+++ Document section

Stacking factor

The stacking factor is the ratio of electrical steel along the axial length of the iron core.


The magnetic core of electrical machines is often made up of thin iron laminations in order to reduce eddy-current losses and improve the performance. These lamination sheets are slightly insulated with a coating and are oriented in parallel with the direction of the magnetic flux. Laminating a core increases its volume not only due to the applied coating, but also since the stacked laminations are not perfectly flat due to manufacturing or processing, e.g. punching.

It is important to account for the stacking factor when designing an electrical machine, since a stacking factor of less than 1.0 reduces the flux carrying capacity of the iron core accordingly. The stacking factor is low for very thin iron laminations and is approaching unity as the lamination thickness increases. The stacking factor is sometimes also called lamination factor or space factor.

In order to get a reasonable estimate of the stacking factor, check the electrical steel database for your specific material or use the following rule of thumb that Emetor uses in order to estimate the stacking factor when there is no value available from the manufacturer.

++++++
+++ Information shown

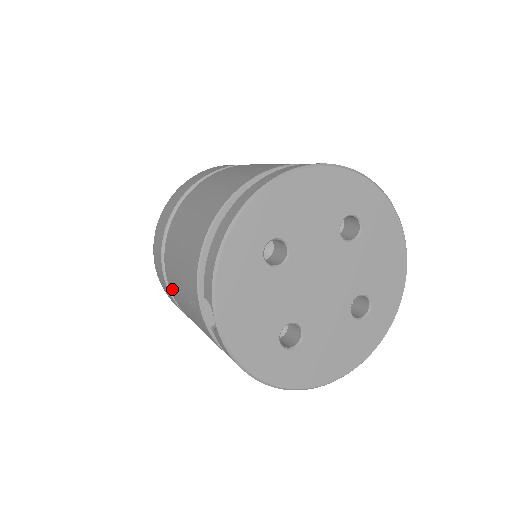
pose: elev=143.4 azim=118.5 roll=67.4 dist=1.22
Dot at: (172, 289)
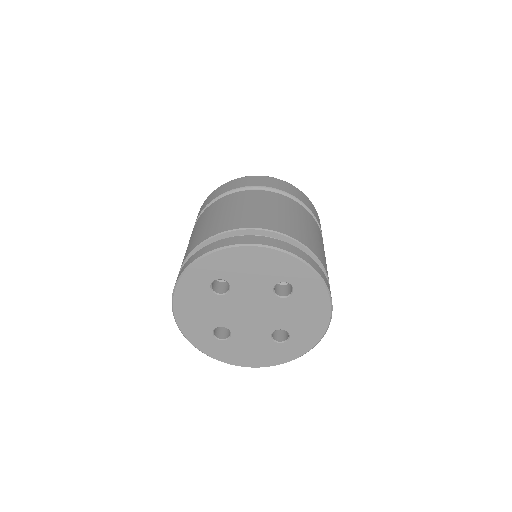
Dot at: occluded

++++++

(Brief)
Write out the stacking factor text word for word, starting at the words "The stacking factor is the" and ending after "processing, e.g. punching.". The listing is not needed for this.

(Complete answer)
The stacking factor is the ratio of electrical steel along the axial length of the iron core.


The magnetic core of electrical machines is often made up of thin iron laminations in order to reduce eddy-current losses and improve the performance. These lamination sheets are slightly insulated with a coating and are oriented in parallel with the direction of the magnetic flux. Laminating a core increases its volume not only due to the applied coating, but also since the stacked laminations are not perfectly flat due to manufacturing or processing, e.g. punching.